Mascherine irregolari e farmaci cinesi spacciati come 'anti-covid': raffica di sequestri e denunce

41 gli interventi compiuti in attività commerciali che vendevano prodotti anti-contagio ricorrendo a pratiche commerciali illecite e fraudolente

Cronaca
Bari venerdì 15 maggio 2020
di La Redazione
Mascherine irregolari e farmaci cinesi spacciati come 'anti-covid': raffica di sequestri e denunce
Mascherine irregolari e farmaci cinesi spacciati come 'anti-covid': raffica di sequestri e denunce © n.c.

Proseguono senza sosta le attività di controllo economico del territorio per contrastare le condotte di chi - approfittando dell’attuale situazione emergenziale correlata alla diffusione del nuovo “coronavirus“ - pone in essere manovre speculative sui prezzi al pubblico dei prodotti anti-contagio (mascherine, igienizzanti/disinfettanti, etc.) o, comunque, ricorre a pratiche commerciali illecite e fraudolente.

In particolare, con la progressiva ripresa delle attività economiche e a seguito della necessità di garantire la salubrità degli ambienti di lavoro nonché il rispetto dei protocolli di sicurezza siglati a livello nazionale, è esponenzialmente aumentata la richiesta di dispositivi di protezione individuali nonché delle mascherine chirurgiche e filtranti.

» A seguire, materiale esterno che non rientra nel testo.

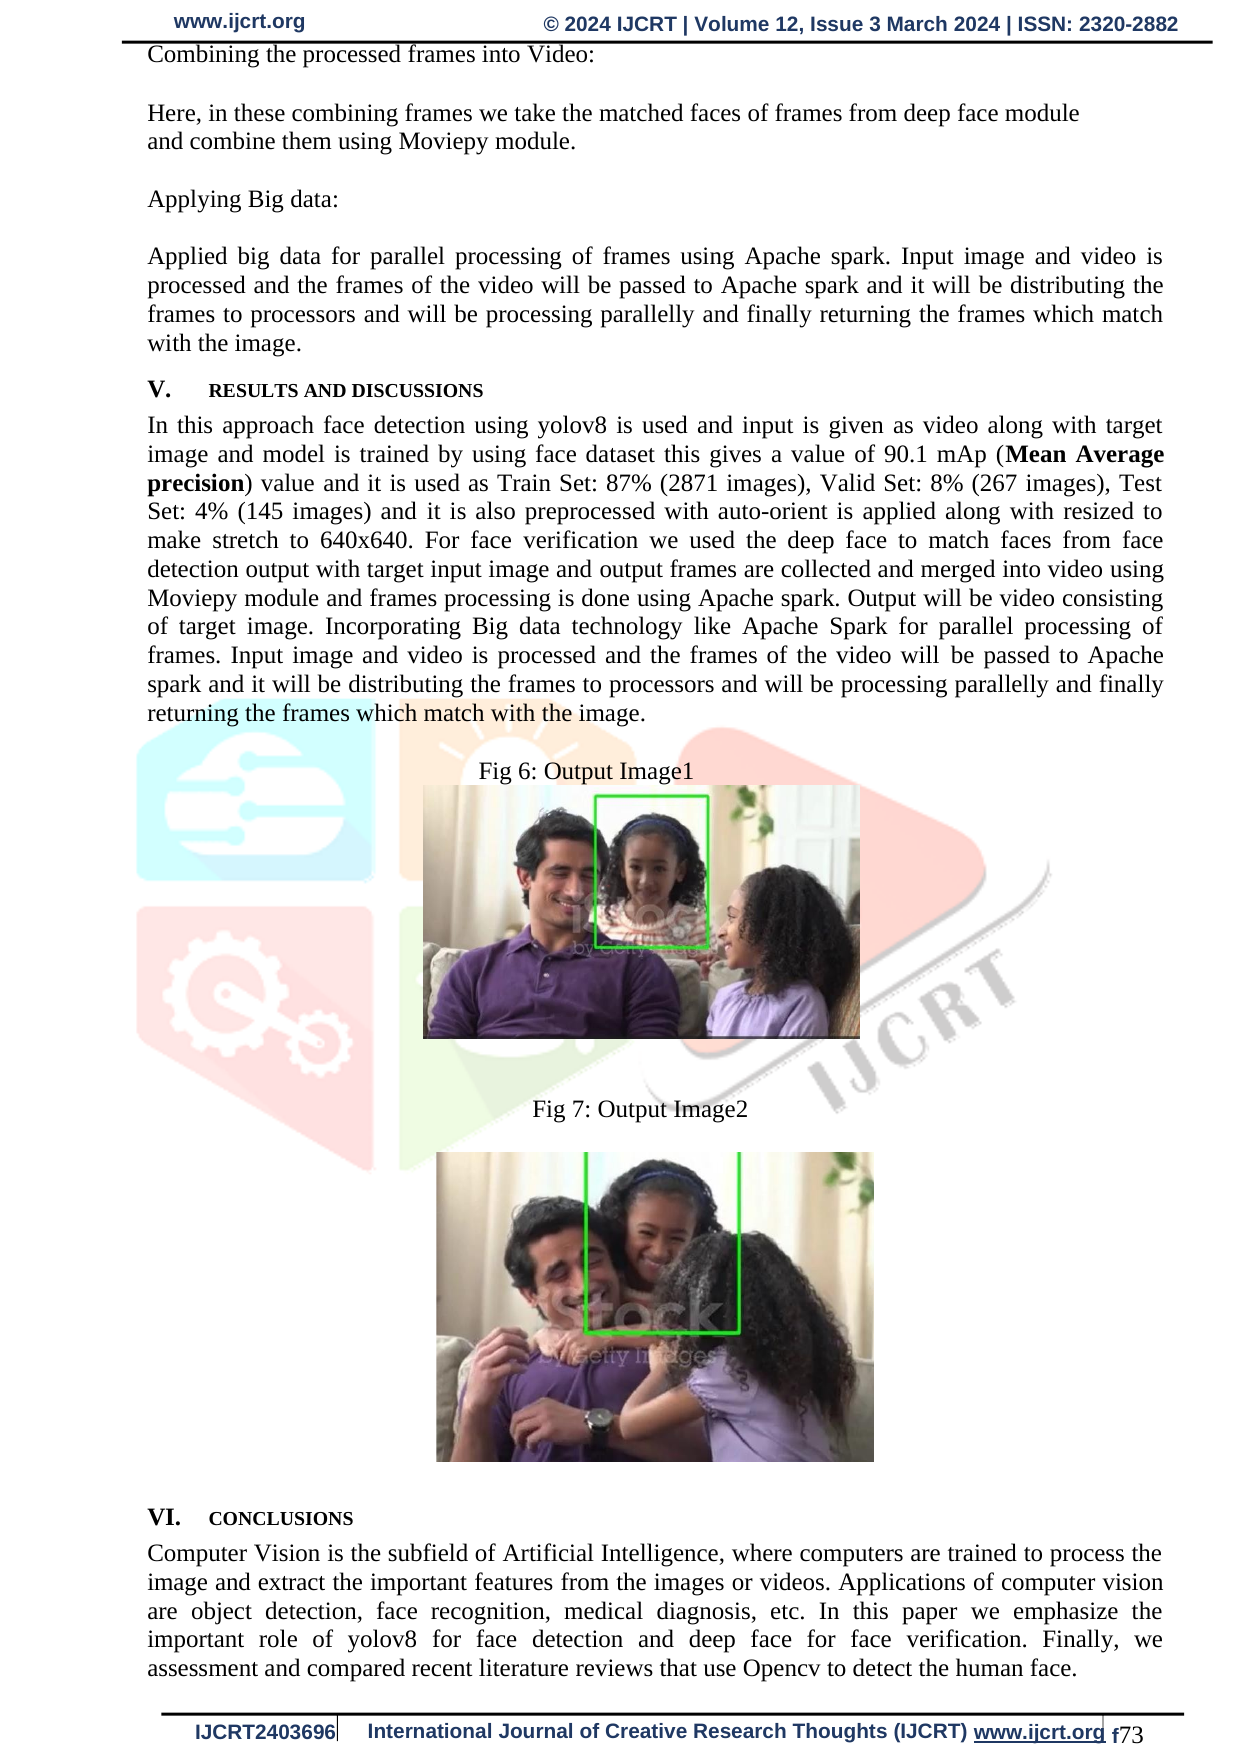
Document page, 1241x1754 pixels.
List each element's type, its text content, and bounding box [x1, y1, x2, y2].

Pertanto, le Fiamme Gialle baresi hanno intensificato i controlli presso le diverse tipologie di esercizi pubblici che offrono in vendita tali prodotti, sviluppando gli input investigativi acquisiti anche grazie alle numerose telefonate effettuate alla Sala Operativa del Comando Provinciale di Bari da cittadini esasperati - che hanno contattato il numero gratuito di pubblica utilità 117 - per segnalare varie situazioni sospette.

Pertanto, 100 militari dei Reparti dipendenti dal I Gruppo Bari hanno eseguito in provincia di Bari 41 interventi, tra controlli di polizia economico-finanziaria e perquisizioni di iniziativa, nei confronti di imprese operanti nei seguenti settori: supermercati; ferramenta; commercio al dettaglio di articoli medicali ed ortopedici; commercio al dettaglio di prodotti per la casa; commercio al dettaglio di saponi e detersivi; commercio al dettaglio di articoli di profumeria; commercio al dettaglio di parti e accessori di autoveicoli; commercio al dettaglio di giochi e giocattoli.

Gli accertamenti - che proseguiranno nei prossimi giorni - hanno avuto per oggetto sia il riscontro della corretta applicazione delle prescrizioni recate dal Codice del consumo nonché dalle normative di settore che disciplinano i requisiti necessari ed essenziali di salute e di sicurezza per i prodotti posti in vendita a tutela dei consumatori, sia il riscontro dei prezzi dei prodotti anti-contagio onde accertare il loro ingiustificato rincaro a seguito dell’insorgere della pandemia di “COVID 19”.